Robinson is interested in historically loaded objects, icons and images. Drawn toward the banal and often discarded furniture of daily life, Robinson distills the hidden power relations embedded within these everyday things. Depriving commonplace objects of their historical innocence, Robinson exposes the historic struggles of race, class, and gender that silently shape their perception. These gestures of desublimation in which we perceive the mechanisms through which the brutal debris of the past is swept into the present, disturbs our sensory habits and forces us to question the routine. Even if temporary, such awareness generates the potential for a critical reappraisal of our surroundings, and the entangled historical and biographical narratives that frame our apprehension.

In The Diachronic exhibition, Robinson provides an installation that addresses desire and loss through references to events that traverse personal and collective memories. The central motif of the exhibition is a toy blue gorilla. As a child Robinson watched this toy mysteriously vanish only to periodically return in other forms throughout the artist’s life.

Like ‘Rosebud’ from the film Citizen Kane, the blue gorilla is a stand-in for the past that is beyond one’s grasp. It casts a spell over the present by inflecting a subject’s awareness with nostalgia and a sense of the uncanny.

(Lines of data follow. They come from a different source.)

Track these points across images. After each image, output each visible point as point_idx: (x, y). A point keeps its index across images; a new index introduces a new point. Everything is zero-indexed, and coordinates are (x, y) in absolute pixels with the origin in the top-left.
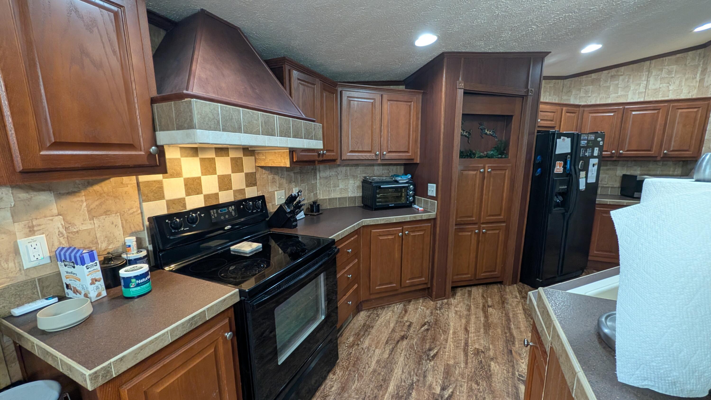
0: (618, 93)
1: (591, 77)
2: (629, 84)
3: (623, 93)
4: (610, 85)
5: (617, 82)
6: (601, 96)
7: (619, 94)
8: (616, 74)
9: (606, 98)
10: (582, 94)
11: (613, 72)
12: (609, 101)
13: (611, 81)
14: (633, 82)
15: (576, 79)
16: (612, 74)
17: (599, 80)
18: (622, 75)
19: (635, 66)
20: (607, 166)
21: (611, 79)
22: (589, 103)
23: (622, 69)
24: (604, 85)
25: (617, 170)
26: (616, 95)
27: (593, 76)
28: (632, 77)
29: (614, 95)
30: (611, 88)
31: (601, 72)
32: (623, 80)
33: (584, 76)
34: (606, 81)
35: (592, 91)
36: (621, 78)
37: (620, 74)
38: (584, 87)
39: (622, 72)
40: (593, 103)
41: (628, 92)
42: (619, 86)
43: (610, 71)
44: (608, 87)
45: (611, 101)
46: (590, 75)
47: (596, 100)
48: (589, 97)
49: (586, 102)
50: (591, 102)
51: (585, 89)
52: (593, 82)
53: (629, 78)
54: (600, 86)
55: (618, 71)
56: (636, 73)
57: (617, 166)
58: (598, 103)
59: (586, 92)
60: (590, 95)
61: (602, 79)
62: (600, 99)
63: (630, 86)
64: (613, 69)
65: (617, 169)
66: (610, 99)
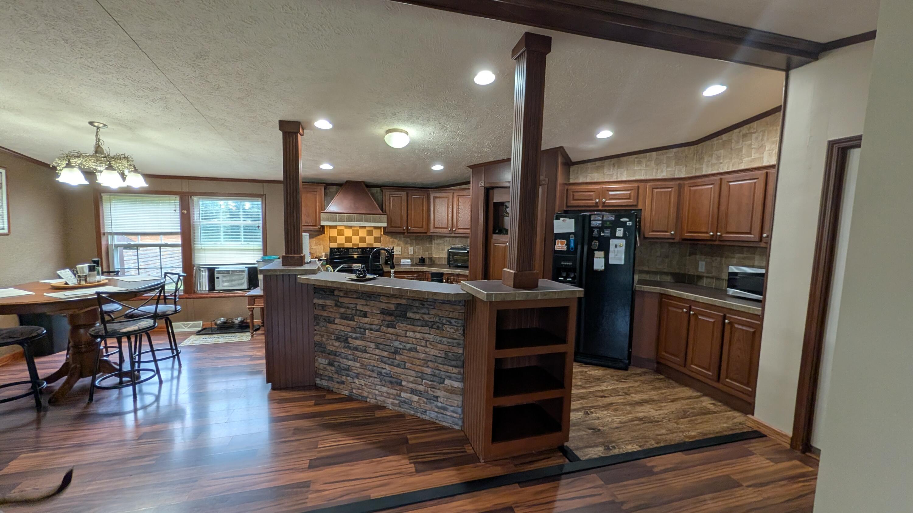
0: (751, 156)
1: (722, 139)
2: (763, 142)
3: (757, 155)
4: (743, 147)
5: (750, 142)
6: (733, 161)
7: (753, 157)
8: (747, 132)
9: (739, 164)
10: (714, 161)
11: (745, 129)
12: (743, 167)
13: (743, 141)
14: (768, 139)
15: (708, 143)
16: (744, 132)
17: (729, 141)
18: (754, 133)
19: (768, 119)
20: (743, 254)
21: (743, 138)
22: (721, 171)
23: (755, 124)
24: (736, 147)
25: (754, 260)
26: (750, 158)
27: (724, 137)
28: (766, 133)
29: (747, 159)
30: (744, 151)
31: (731, 132)
32: (757, 138)
33: (715, 139)
34: (738, 142)
35: (723, 156)
36: (754, 136)
37: (752, 131)
38: (716, 152)
39: (754, 129)
40: (725, 170)
41: (763, 153)
42: (753, 147)
43: (741, 128)
44: (741, 150)
45: (745, 166)
46: (720, 137)
47: (728, 167)
48: (721, 163)
49: (718, 170)
50: (723, 169)
51: (716, 155)
52: (724, 145)
53: (763, 135)
54: (731, 149)
55: (750, 128)
56: (771, 128)
57: (754, 254)
58: (730, 170)
59: (718, 158)
60: (721, 161)
61: (733, 141)
62: (733, 165)
63: (765, 146)
64: (745, 126)
65: (754, 258)
66: (743, 164)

Many of the themes within The Diachronic are preparatory sketches for the artist’s first trip to Pretoria and Johannesburg in South Africa. The purpose of this voyage is to visit a suburban golf course in Pretoria where Robinson’s Grandparents family farm once stood, in the hopes of starting a dialogue about the artist’s Afrikaner family history. Robinson has inherited the weight of his family’s history through stories told by the artist’s mother that are augmented by satellite images of the farm found on Google earth. Perhaps the recurring image of the lost gorilla is a kind of cathected petite object that stands in metonymic relation to the family farm and the history of colonialism.

Born in Los Angeles, Robinson earned an MFA from the Maryland Institute College of Art. He participated in the Whitney Independent Study Program and was artist-in-residence at the Studio Museum in Harlem, the LMCC and The Rocktower in Kingston, Jamaica. Robinson has exhibited in the US and abroad at venues including the New Museum of Contemporary Art, NY; the Tina Kim Gallery, NY and the Centre for Contemporary Arts in Glasgow. Robinson was awarded an Art Matters grant to travel to South Africa in 2010. He currently lives and works in Brooklyn.